=== WHAT YOU HAVE TO DO ===
According to the limitations in the passage on cross-embodiment robot learning, how large is the dataset for each robot?

=== READING PASSAGE ===
....................

Highlights & Insights

• Morphological distance predicts gradient conflict: This is a profound finding—the physical structural similarity of robots directly correlates with the alignment of gradient directions during policy learning. This implies that which robot datasets can be safely co-trained is predictable prior to training.
• Simple grouping outperforms complex conflict resolution: Static morphological clustering (EG) surpasses PCGrad's dynamic gradient projection and SEL's dynamic task grouping—leveraging domain knowledge (morphological structure) a priori is more reliable than inferring task relationships at runtime.
• Strong complementarity between cross-embodiment learning and offline RL: Cross-embodiment learning provides data diversity; offline RL exploits suboptimal data—their combination enables robot foundation models to reduce dependence on large quantities of high-quality expert demonstrations.

Limitations & Future Work

• Validation is limited to MuJoCo locomotion tasks in simulation; extension to real robots and manipulation tasks remains unexplored.
• Computing FGW graph distances requires pre-defined robot graph structures, which may necessitate manual modeling for robots with unknown morphologies.
• Grouping is static, whereas gradient conflict patterns may evolve dynamically during training—adaptive grouping strategies could yield further improvements.
• Dataset scale is relatively small (1M steps per robot); scalability at larger data regimes has not been verified.
• The critic is still updated globally—if critic learning also suffers from cross-embodiment conflicts, grouped critic updates may offer additional gains.

....................

=== DATA EXTRACT ===
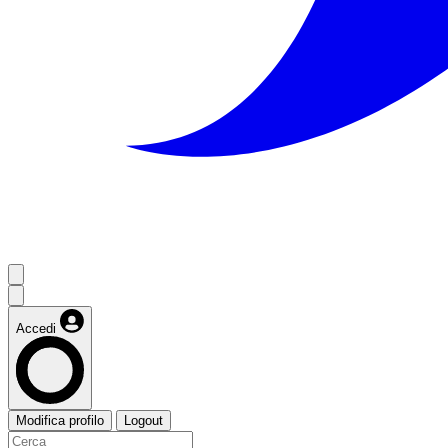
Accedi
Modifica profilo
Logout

....................

=== OUTPUT FOR THIS EXERCISE ===
1M steps per robot.